Syria in the balance

The debate on what to do about Syria is intensifying by the day, yet a consensus seems as elusive as ever. The current argument is about whether to arm the rebels. The Obama administration and its allies are opposed despite increasing pressure from influential voices deeply dismayed at the daily carnage.

The problem is not with the merits of arming or helping the opposition in Syria but with the international community’s approach. Incremental policymaking in response to events on the ground will lead the world down an unwanted path.

The real question is not the here and now but where Syria is heading in the medium term. Though we may not know the exact answer, what we can do is anticipate worst-case scenarios. The task is to formulate policies in the present that are designed, to the best of our abilities, to prevent such outcomes.

There are two disastrous outcomes that are most likely in six months. The first is a weakened regime continuing to violently quell the rebellion. As Syrian President Bashar Assad’s forces move from city to city and from town to town wantonly killing civilians, thousands more innocent people may die. The numbers would increase if the rebels get armed.


Alternatively, in six months the Assad regime may be gone. The sectarian polarization and bitterness engendered by its brutality may result in a bloodbath as Sunni Muslims take revenge on all those who stood with Assad to the end. In the chaos that would ensue, and in the absence of a well-organized opposition force, sectarian war would reign.

There may of course be other outcomes, including a regional conflagration should Assad choose to launch a war of desperation against Israel, but the challenge at hand is to design policies that prevent the worst ones from materializing.

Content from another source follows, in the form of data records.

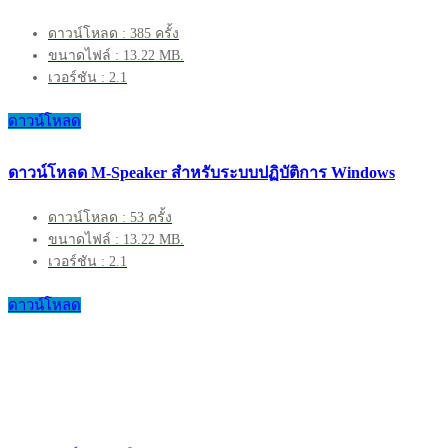
ดาวน์โหลด : 385 ครั้ง
ขนาดไฟล์ : 13.22 MB.
เวอร์ชัน : 2.1
ดาวน์โหลด
ดาวน์โหลด M-Speaker สำหรับระบบปฏิบัติการ Windows
ดาวน์โหลด : 53 ครั้ง
ขนาดไฟล์ : 13.22 MB.
เวอร์ชัน : 2.1
ดาวน์โหลด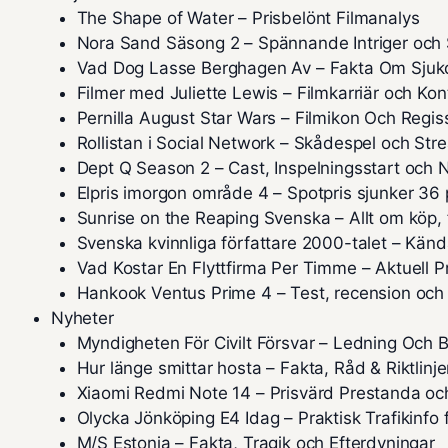
The Shape of Water – Prisbelönt Filmanalys
Nora Sand Säsong 2 – Spännande Intriger och 
Vad Dog Lasse Berghagen Av – Fakta Om Sju
Filmer med Juliette Lewis – Filmkarriär och Kon
Pernilla August Star Wars – Filmikon Och Regis
Rollistan i Social Network – Skådespel och Str
Dept Q Season 2 – Cast, Inspelningsstart och 
Elpris imorgon område 4 – Spotpris sjunker 36 
Sunrise on the Reaping Svenska – Allt om köp,
Svenska kvinnliga författare 2000-talet – Kän
Vad Kostar En Flyttfirma Per Timme – Aktuell 
Hankook Ventus Prime 4 – Test, recension och
Nyheter
Myndigheten För Civilt Försvar – Ledning Och
Hur länge smittar hosta – Fakta, Råd & Riktlinje
Xiaomi Redmi Note 14 – Prisvärd Prestanda oc
Olycka Jönköping E4 Idag – Praktisk Trafikinfo 
M/S Estonia – Fakta, Tragik och Efterdyningar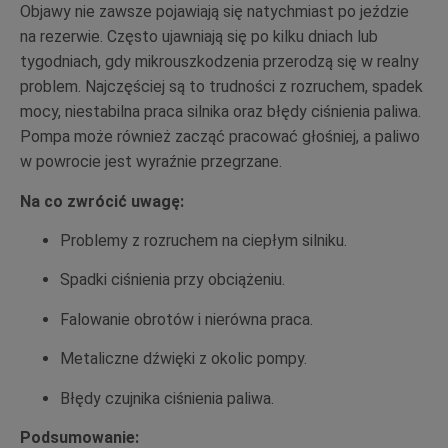
Objawy nie zawsze pojawiają się natychmiast po jeździe
na rezerwie. Często ujawniają się po kilku dniach lub
tygodniach, gdy mikrouszkodzenia przerodzą się w realny
problem. Najczęściej są to trudności z rozruchem, spadek
mocy, niestabilna praca silnika oraz błędy ciśnienia paliwa.
Pompa może również zacząć pracować głośniej, a paliwo
w powrocie jest wyraźnie przegrzane.
Na co zwrócić uwagę:
Problemy z rozruchem na ciepłym silniku.
Spadki ciśnienia przy obciążeniu.
Falowanie obrotów i nierówna praca.
Metaliczne dźwięki z okolic pompy.
Błędy czujnika ciśnienia paliwa.
Podsumowanie: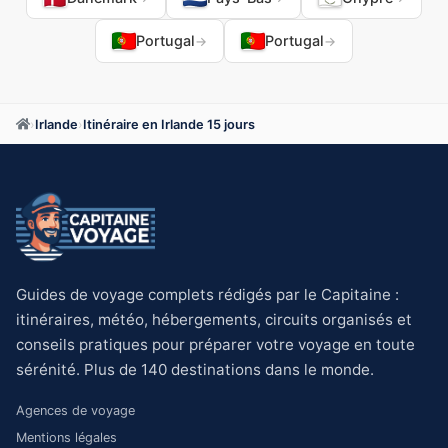
Portugal
Portugal
→
→
›
Irlande
›
Itinéraire en Irlande 15 jours
Guides de voyage complets rédigés par le Capitaine :
itinéraires, météo, hébergements, circuits organisés et
conseils pratiques pour préparer votre voyage en toute
sérénité. Plus de 140 destinations dans le monde.
Agences de voyage
Mentions légales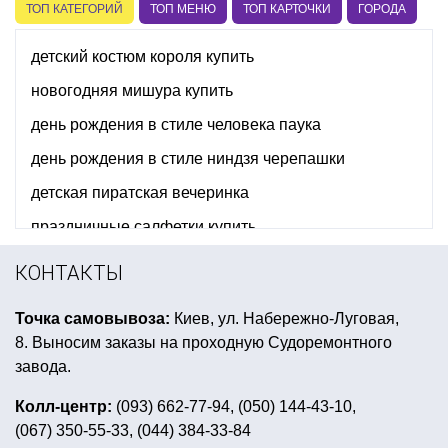
ТОП КАТЕГОРИЙ
ТОП МЕНЮ
ТОП КАРТОЧКИ
ГОРОДА
детский костюм короля купить
новогодняя мишура купить
день рождения в стиле человека паука
день рождения в стиле ниндзя черепашки
детская пиратская вечеринка
праздничные салфетки купить
свадебный декор купить киев
КОНТАКТЫ
панда день рождения
Точка самовывоза:
Киев, ул. Набережно-Луговая,
купить шлем викинга с рогами
8. Выносим заказы на проходную Судоремонтного
гавайская вечеринка оформление стола
завода.
карнавальная шляпа цилиндр
Колл-центр:
(093) 662-77-94, (050) 144-43-10,
(067) 350-55-33, (044) 384-33-84
кружки с приколами купить
подарки на день смеха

What we know is that the regime believes it is winning and, therefore, has no incentive to negotiate. The United Nations mediation mission led by Kofi Annan will be used by Damascus to gain time. Short of a massive wave of refugees numbering in the hundreds of thousands, the regime can rely on Russia to obstruct the U.N. Security Council from taking meaningful action. And the opposition is too fractured and disorganized and has little control over the different groups fighting.

What we need to do is show all parties that there is a tremendous price to pay in terms of Syrian lives and other consequences for noncompliance with international demands. Here are suggestions for the so-called Friends of Syria group — made up of dozens of nations seeking a solution to the crisis — to help achieve this goal in the medium term.


The first order of business is to begin a worldwide information campaign not only to highlight the crimes committed by Assad and his henchmen but also to isolate and pressure Russia and China, which still back Assad.

A few weeks ago, an Obama administration source revealed that the United States had been flying drones over Syria to document the atrocities. If this is the case, make the images available in all media around the world. Encourage the Qataris and Saudis to fund public campaigns in Indonesia, Malaysia and elsewhere.

One can even take a page from the"Kony 2012"campaign and rally social media to organize demonstrations at Russian and Chinese embassies, airline offices and the like to increase the costs for protecting the Assad regime.

Start identifying by name individuals engaged in the slaughter. Initially restrict the list to higher-ups, giving others down the food chain time to reconsider their options. The many Alawite officers and others implicated in the carnage have to realize that they may be left with few choices for refuge.

Commence preparations for a prosecution for crimes against humanity at the International Criminal Court. The regime and its officials ought to be given a deadline for participating at an international conference on the future of Syria, with certain prosecution as the consequence for failure to meet the deadline.

Start working on a visible, broad-based Arab-Turkish peacekeeping force that would intervene in the event of a post-Assad civil war or to create a haven to protect civilians. Planning for “the day after” would send a powerful message to the regime and its citizens that the end is near. This force has to reflect the diversity of Syria’s population to ensure confidence among Syrians. Eventually one can envision majority Shiite Iraqi units taking up positions in majority Alawite districts, etc.

Lastly, give the opposition incentives to stop its internal bickering, become more inclusive and resolve its differences by letting its factions know that access to financial and other support will come only with a unified and representative structure in place. The alternative is to encourage other groups to emerge.

This may not work, but the international community needs a plan. Ad hoc policymaking is not getting us anywhere.


Henri J. Barkey is a professor of international relations at Lehigh University.